How did the outcome of the Mexican American War intensify intersectional conflict?
How did the outcome of the Mexican-American War intensify intersectional conflict?
In 1845, the Unites States took in Texas to the Union, the Mexican government was in such turbulence that their new leader was not able to meet with the American government. They were even unable to negotiate concessions as they were too weak at that period. Both the Mexicans and Americans awaited the outbreak of violence. In 1846, the then president, James Polk, received information that the Mexicans had ambushed two of General Taylor’s companies situated along the Rio Grande. The president immediately commanded that the Congress should set aside funds for war, stating that the Mexicans had instituted a full-blown war. Reluctantly, the House agreed, and the Mexican-American war began.
The Mexican American war lasted about one a half years.
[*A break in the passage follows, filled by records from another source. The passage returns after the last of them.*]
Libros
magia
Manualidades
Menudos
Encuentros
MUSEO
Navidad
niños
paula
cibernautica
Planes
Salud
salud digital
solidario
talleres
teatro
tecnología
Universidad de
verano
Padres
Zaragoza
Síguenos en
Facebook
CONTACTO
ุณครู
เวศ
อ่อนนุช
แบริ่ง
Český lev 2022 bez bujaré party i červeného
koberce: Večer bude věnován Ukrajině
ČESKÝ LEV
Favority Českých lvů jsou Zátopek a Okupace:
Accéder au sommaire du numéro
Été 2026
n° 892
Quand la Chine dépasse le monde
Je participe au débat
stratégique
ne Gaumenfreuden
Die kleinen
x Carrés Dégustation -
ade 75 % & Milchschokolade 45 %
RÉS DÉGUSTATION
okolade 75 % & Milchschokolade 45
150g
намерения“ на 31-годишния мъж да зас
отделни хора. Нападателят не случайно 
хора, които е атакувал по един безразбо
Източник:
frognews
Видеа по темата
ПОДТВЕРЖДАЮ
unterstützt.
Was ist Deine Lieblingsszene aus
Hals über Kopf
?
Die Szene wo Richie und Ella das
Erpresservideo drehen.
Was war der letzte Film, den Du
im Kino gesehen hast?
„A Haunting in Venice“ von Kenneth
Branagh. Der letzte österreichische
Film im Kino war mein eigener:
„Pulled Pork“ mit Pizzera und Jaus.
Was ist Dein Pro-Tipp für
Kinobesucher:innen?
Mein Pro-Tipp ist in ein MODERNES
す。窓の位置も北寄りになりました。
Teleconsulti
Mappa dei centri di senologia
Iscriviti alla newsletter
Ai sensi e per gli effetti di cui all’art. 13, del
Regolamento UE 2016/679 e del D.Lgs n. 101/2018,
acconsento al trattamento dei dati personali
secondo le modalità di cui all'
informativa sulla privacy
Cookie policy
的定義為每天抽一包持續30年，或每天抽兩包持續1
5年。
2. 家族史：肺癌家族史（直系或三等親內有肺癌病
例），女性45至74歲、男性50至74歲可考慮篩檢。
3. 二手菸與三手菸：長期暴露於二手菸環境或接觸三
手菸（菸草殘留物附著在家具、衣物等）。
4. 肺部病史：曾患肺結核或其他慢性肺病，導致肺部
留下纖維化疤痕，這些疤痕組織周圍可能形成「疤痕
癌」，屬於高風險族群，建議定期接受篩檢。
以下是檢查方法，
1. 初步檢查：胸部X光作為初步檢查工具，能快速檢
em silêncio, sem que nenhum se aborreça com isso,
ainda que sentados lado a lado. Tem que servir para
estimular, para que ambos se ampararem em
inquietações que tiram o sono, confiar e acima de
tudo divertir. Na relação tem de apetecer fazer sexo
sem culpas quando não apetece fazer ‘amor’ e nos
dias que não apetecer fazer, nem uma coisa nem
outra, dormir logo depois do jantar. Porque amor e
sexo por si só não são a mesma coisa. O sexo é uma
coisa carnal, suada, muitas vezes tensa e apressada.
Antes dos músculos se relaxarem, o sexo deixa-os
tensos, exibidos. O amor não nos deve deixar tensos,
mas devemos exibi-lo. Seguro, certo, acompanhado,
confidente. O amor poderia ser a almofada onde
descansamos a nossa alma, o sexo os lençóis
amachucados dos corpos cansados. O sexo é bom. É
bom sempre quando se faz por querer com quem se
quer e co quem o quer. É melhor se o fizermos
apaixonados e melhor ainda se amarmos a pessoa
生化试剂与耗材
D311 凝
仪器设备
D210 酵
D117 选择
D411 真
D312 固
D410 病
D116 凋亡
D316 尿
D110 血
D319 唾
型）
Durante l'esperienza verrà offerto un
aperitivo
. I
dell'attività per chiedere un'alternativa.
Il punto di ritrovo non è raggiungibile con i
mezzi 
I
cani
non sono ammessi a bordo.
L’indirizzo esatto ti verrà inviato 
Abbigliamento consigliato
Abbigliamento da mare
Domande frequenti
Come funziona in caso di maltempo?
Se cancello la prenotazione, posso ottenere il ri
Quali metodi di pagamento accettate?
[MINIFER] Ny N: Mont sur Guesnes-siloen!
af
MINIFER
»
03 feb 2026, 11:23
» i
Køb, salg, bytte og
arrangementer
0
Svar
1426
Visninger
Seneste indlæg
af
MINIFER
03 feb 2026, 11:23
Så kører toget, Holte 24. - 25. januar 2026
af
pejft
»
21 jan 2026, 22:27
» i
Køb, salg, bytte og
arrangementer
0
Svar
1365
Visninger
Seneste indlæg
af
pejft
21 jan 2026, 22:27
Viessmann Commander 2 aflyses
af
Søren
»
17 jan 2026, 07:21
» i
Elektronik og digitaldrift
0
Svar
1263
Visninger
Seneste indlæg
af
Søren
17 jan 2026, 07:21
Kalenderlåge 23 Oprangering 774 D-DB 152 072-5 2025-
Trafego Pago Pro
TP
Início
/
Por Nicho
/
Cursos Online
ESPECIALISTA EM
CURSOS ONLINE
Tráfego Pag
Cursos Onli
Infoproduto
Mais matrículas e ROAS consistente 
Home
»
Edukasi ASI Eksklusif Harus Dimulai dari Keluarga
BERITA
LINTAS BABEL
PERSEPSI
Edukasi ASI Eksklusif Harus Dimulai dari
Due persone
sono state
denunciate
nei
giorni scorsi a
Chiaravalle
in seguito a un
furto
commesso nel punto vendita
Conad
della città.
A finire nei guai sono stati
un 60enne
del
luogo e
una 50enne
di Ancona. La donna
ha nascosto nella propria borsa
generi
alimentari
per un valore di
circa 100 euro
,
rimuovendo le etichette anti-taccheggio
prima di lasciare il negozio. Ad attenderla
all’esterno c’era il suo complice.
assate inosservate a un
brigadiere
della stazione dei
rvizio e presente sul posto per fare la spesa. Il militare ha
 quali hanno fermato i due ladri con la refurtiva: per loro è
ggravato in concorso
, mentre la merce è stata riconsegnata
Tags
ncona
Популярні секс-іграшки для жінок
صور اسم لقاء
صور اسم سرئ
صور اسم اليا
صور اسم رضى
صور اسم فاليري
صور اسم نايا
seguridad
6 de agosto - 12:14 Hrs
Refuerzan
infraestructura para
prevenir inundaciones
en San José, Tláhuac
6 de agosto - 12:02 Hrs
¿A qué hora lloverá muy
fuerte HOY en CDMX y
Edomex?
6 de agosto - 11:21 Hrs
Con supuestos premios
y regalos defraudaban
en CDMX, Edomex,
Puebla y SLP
The war raged throughout New Mexico, California, and Texas. Mexican’s resistance was adamant and had the advantage of greater manpower than their opponent. However, this benefit proved futile as the United States had an easy victory because of superior leadership and artillery. Following the victory by the US, a treaty was signed in 1848, called the treaty of Guadalupe Hildalgo. The treaty completed US claims to the land and in return, the US government simulated all the monetary claims against the Mexican government of the American citizens. US paid Mexico $15 million.